Exact copies of all the records are to be output.

****************

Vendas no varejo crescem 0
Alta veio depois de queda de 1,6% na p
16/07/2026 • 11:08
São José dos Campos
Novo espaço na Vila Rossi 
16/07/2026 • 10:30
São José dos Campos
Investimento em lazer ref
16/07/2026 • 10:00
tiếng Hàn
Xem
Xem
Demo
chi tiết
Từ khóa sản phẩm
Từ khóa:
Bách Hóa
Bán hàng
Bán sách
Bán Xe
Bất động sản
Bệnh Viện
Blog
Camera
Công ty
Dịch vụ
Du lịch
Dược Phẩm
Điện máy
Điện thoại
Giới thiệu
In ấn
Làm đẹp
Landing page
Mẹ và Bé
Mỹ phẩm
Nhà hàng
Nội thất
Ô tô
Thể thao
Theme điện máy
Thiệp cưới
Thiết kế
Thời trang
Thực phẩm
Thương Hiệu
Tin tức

****************

* Answer section:
Vendas no varejo crescem 0
Alta veio depois de queda de 1,6% na p
16/07/2026 • 11:08
São José dos Campos
Novo espaço na Vila Rossi 
16/07/2026 • 10:30
São José dos Campos
Investimento em lazer ref
16/07/2026 • 10:00
tiếng Hàn
Xem
Xem
Demo
chi tiết
Từ khóa sản phẩm
Từ khóa:
Bách Hóa
Bán hàng
Bán sách
Bán Xe
Bất động sản
Bệnh Viện
Blog
Camera
Công ty
Dịch vụ
Du lịch
Dược Phẩm
Điện máy
Điện thoại
Giới thiệu
In ấn
Làm đẹp
Landing page
Mẹ và Bé
Mỹ phẩm
Nhà hàng
Nội thất
Ô tô
Thể thao
Theme điện máy
Thiệp cưới
Thiết kế
Thời trang
Thực phẩm
Thương Hiệu
Tin tức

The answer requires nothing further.